Confusion Region Mining for Crowd Counting

IEEE Trans Neural Netw Learn Syst. 2023 Sep 15:PP. doi: 10.1109/TNNLS.2023.3311020. Online ahead of print.

Abstract

Existing works mainly focus on crowd and ignore the confusion regions which contain extremely similar appearance to crowd in the background, while crowd counting needs to face these two sides at the same time. To address this issue, we propose a novel end-to-end trainable confusion region discriminating and erasing network called CDENet. Specifically, CDENet is composed of two modules of confusion region mining module (CRM) and guided erasing module (GEM).

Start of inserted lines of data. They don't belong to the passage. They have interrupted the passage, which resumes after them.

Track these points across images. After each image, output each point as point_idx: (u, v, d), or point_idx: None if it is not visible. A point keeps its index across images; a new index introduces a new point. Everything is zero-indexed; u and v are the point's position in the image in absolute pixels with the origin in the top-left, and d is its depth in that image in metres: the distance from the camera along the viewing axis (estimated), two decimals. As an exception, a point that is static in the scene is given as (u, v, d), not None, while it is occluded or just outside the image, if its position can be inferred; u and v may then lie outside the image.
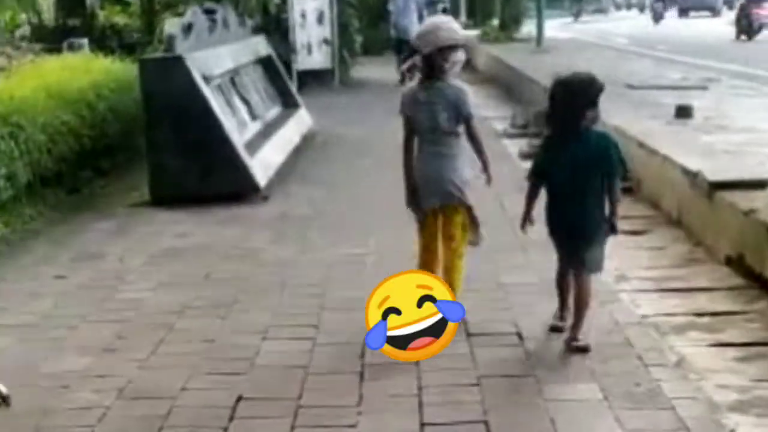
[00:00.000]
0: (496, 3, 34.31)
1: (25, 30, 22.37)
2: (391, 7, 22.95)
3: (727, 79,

CRM consists of basic density estimation (BDE) network, confusion region aware bridge and confusion region discriminating network. The BDE network first generates a primary density map, and then the confusion region aware bridge excavates the confusion regions by comparing the primary prediction result with the ground-truth density map. Finally, the confusion region discriminating network learns the difference of feature representations in confusion regions and crowds. Furthermore, GEM gives the refined density map by erasing the confusion regions. We evaluate the proposed method on four crowd counting benchmarks, including ShanghaiTech Part_A, ShanghaiTech Part_B, UCF_CC_50, and UCF-QNRF, and our CDENet achieves superior performance compared with the state-of-the-arts.